D-SNP networks need to address several provider types that a standard MA network may not prioritize:

  • Long-term services and supports (LTSS) providers: D-SNPs with LTSS integration requirements need to contract with home health agencies, personal care services providers, and potentially nursing facilities. These are not part of a standard MA network build.
  • Behavioral health with SUD treatment: The dual-eligible population has higher rates of behavioral health conditions and substance use disorders than the standard MA population. BH adequacy standards for D-SNPs often include SAMHSA-certified SUD treatment providers, which are a distinct credentialing category.
  • Community-based organizations: Some states require D-SNPs to have relationships with community-based organizations (CBOs) for social determinants of health (SDOH) referrals. These are not traditional provider contracts but they are part of the network ecosystem.
  • Dental, vision, and hearing: While supplemental benefits like dental, vision, and hearing have become standard in most MA plans, D-SNPs are required to cover them as benefits — and the network adequacy standard for those services applies, not just the benefit offering.

Care coordination expectations

D-SNP regulations require an Individualized Care Plan (ICP) for each enrolled member, coordinated between the plan's care management team and the member's primary care provider. This means the PCP network for a D-SNP is not just an adequacy box to check — it is the clinical infrastructure for a care coordination program.

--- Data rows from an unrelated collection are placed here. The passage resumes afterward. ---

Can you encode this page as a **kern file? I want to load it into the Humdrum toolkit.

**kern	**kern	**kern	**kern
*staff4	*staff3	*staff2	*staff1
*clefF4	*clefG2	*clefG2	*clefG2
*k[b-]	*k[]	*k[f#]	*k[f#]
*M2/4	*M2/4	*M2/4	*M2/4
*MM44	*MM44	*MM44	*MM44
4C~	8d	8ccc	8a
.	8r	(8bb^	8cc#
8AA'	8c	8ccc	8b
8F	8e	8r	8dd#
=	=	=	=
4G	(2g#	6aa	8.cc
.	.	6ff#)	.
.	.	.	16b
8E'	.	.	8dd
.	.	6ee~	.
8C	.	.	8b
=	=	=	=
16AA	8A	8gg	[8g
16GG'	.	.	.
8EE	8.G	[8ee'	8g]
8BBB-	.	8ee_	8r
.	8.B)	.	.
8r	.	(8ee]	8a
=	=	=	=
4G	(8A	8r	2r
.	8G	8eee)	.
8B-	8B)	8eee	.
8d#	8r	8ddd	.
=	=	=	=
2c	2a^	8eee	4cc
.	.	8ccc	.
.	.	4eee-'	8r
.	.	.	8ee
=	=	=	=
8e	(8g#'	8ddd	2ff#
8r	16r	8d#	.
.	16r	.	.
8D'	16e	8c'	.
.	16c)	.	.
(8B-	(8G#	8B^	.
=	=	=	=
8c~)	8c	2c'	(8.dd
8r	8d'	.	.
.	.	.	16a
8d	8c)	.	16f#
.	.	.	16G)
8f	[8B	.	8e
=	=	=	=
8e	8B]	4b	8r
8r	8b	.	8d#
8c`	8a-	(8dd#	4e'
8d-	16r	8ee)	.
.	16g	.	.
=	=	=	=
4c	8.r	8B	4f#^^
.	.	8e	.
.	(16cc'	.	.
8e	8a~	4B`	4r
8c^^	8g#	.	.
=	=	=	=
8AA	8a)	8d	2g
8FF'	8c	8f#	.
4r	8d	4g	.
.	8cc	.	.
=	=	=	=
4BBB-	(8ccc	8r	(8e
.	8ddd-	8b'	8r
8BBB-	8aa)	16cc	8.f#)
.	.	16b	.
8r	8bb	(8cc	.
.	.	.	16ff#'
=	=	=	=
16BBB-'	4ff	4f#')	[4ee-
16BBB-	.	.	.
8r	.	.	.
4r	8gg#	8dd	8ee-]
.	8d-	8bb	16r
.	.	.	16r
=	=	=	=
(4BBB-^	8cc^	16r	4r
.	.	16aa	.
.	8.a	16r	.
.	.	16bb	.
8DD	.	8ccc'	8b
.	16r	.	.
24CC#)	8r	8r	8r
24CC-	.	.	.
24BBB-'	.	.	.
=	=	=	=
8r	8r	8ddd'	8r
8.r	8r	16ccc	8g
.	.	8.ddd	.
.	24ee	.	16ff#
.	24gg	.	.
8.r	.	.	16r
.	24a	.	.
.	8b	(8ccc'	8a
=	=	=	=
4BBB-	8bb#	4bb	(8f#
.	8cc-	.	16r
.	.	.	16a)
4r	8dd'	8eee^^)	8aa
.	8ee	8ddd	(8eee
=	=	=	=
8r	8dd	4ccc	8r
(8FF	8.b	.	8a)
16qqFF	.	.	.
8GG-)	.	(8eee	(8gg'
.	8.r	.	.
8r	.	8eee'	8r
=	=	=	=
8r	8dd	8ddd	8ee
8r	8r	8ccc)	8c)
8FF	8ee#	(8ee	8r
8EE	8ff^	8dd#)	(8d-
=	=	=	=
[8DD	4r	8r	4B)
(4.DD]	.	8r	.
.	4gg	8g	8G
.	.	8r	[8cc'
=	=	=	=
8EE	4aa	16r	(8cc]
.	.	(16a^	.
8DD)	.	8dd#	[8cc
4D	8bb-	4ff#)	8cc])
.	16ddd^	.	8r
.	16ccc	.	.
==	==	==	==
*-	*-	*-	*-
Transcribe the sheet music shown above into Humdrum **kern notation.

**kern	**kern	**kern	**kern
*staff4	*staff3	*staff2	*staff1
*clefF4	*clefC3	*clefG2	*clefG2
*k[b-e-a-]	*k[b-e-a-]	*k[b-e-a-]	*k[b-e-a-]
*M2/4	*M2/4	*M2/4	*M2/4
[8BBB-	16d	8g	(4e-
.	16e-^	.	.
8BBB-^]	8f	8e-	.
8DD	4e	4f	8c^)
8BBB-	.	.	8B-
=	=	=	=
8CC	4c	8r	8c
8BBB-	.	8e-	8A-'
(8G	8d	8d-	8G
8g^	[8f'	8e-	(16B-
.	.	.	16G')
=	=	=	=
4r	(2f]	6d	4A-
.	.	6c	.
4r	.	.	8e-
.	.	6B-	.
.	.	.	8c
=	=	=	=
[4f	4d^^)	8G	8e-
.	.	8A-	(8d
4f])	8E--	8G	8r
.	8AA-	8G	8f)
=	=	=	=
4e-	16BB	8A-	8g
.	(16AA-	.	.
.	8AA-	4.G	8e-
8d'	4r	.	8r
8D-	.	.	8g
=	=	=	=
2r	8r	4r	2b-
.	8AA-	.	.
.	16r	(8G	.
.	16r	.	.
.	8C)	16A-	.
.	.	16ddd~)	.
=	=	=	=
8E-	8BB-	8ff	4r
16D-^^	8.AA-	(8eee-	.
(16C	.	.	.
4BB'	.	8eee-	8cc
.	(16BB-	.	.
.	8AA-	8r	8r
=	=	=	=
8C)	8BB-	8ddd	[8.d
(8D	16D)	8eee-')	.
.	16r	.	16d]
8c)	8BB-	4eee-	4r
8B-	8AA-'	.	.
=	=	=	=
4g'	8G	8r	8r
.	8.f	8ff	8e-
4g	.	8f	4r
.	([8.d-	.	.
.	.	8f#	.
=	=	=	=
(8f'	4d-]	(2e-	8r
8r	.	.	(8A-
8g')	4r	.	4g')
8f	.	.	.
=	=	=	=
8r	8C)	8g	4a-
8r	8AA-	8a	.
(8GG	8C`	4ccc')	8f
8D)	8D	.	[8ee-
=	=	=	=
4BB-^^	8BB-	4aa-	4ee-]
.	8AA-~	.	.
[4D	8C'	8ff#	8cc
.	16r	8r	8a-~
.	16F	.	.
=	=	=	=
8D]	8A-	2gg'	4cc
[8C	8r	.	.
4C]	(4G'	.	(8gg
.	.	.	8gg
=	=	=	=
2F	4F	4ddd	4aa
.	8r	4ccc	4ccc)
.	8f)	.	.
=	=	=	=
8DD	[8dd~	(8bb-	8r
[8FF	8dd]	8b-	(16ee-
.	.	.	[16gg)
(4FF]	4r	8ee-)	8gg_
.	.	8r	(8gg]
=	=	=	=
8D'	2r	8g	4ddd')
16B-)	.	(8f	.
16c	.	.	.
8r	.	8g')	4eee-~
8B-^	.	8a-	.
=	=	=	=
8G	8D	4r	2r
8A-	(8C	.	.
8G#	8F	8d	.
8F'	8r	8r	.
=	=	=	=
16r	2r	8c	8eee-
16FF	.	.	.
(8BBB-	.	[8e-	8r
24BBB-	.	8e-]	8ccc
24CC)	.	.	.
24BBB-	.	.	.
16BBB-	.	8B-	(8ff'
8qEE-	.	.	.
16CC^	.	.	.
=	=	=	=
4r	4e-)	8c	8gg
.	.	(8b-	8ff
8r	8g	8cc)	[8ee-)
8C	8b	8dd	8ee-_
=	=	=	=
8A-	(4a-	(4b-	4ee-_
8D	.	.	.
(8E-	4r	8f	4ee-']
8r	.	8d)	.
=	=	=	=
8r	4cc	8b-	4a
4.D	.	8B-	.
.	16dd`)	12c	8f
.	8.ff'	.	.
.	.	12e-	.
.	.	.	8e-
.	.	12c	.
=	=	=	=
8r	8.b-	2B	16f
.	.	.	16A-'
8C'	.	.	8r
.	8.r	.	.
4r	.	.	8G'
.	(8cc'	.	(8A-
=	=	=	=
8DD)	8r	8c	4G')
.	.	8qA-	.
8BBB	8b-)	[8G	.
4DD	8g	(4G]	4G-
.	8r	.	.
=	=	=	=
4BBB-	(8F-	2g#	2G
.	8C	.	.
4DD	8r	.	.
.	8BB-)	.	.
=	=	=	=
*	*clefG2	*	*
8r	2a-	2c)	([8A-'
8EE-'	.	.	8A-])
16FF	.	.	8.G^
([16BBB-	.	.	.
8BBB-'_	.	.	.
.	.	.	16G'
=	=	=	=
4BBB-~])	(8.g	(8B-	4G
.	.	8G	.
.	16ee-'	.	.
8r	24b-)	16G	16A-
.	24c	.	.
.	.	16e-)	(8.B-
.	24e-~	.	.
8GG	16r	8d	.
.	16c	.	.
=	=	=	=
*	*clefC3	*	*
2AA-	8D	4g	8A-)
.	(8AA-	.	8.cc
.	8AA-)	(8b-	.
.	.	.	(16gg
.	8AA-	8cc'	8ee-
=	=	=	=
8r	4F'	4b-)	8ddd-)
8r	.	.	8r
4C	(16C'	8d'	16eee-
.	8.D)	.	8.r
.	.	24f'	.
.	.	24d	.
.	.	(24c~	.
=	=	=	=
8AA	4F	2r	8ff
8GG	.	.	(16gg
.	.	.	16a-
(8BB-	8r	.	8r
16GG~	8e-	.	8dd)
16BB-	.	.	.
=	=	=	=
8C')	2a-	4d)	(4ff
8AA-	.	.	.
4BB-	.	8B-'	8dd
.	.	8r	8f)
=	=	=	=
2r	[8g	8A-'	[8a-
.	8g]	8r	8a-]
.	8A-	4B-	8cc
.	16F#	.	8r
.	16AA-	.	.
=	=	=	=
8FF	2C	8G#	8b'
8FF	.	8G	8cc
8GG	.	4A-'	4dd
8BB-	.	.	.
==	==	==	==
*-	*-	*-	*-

When you are recruiting PCPs for a D-SNP network, the conversation is different from a standard MA conversation. You need PCPs who have experience with the dual-eligible population, who understand the care complexity of members with both Medicare and Medicaid coverage, and who are willing to participate in care plan coordination activities beyond just seeing patients for office visits.

Not every primary care practice that is willing to join your MA network will be the right fit for your D-SNP network. Building a D-SNP PCP network sometimes means being more selective than a straight adequacy exercise would suggest.

A D-SNP network that passes adequacy review but can't actually support the care coordination model is an adequacy problem waiting to happen at the first HEDIS cycle.

State-specific requirements

D-SNP requirements vary significantly by state because the Medicaid side of the equation is state-governed. Some states have highly prescriptive requirements about what a D-SNP network must include and how care coordination activities must be structured. Others have more flexibility.

Before you design your D-SNP network build, pull the state-specific D-SNP requirements for every state in your footprint. The CMS model of care requirements are the floor. Many states have built a ceiling above them.